DATEN DER ÜBUNG =
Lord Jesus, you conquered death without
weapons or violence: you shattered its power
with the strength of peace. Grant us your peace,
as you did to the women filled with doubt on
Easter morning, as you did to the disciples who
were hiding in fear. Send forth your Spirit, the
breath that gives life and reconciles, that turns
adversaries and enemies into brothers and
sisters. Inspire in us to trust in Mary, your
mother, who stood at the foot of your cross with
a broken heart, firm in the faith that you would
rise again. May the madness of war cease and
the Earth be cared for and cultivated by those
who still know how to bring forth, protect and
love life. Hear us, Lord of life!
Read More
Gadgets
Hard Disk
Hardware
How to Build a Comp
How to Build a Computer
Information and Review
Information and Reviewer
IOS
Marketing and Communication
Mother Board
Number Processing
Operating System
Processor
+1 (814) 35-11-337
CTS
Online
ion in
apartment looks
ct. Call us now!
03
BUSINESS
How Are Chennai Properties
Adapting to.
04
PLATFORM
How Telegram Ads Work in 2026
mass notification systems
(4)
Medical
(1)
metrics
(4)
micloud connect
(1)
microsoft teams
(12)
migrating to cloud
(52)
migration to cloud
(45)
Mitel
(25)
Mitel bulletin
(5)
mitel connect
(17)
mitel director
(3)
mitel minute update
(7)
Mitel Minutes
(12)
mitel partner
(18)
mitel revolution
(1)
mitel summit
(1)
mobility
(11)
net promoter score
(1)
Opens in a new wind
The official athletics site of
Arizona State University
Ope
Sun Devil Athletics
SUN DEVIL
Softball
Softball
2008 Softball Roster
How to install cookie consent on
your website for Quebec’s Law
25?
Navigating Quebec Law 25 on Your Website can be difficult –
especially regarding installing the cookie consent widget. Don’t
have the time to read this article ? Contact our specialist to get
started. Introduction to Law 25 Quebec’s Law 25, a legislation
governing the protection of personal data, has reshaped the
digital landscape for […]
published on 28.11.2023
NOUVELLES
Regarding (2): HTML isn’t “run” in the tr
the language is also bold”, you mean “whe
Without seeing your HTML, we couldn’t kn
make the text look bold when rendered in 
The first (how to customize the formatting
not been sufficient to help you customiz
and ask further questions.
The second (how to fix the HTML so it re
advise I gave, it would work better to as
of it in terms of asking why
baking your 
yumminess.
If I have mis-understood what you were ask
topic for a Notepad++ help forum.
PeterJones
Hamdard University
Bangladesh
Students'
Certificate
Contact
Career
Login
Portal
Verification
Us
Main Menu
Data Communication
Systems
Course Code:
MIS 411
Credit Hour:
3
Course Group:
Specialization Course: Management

DIE AUFGABE = Wandle die Zeilen vom Anfang der Einträge bis einschließlich der Zeile mit "adversaries and enemies into brothers and" in eine JSON-Liste von Zeichenketten um. Jede Zeile wird zu einer Zeichenkette, und Leerzeilen lässt du weg.

DEINE ANTWORT =
[
  "Lord Jesus, you conquered death without",
  "weapons or violence: you shattered its power",
  "with the strength of peace. Grant us your peace,",
  "as you did to the women filled with doubt on",
  "Easter morning, as you did to the disciples who",
  "were hiding in fear. Send forth your Spirit, the",
  "breath that gives life and reconciles, that turns",
  "adversaries and enemies into brothers and"
]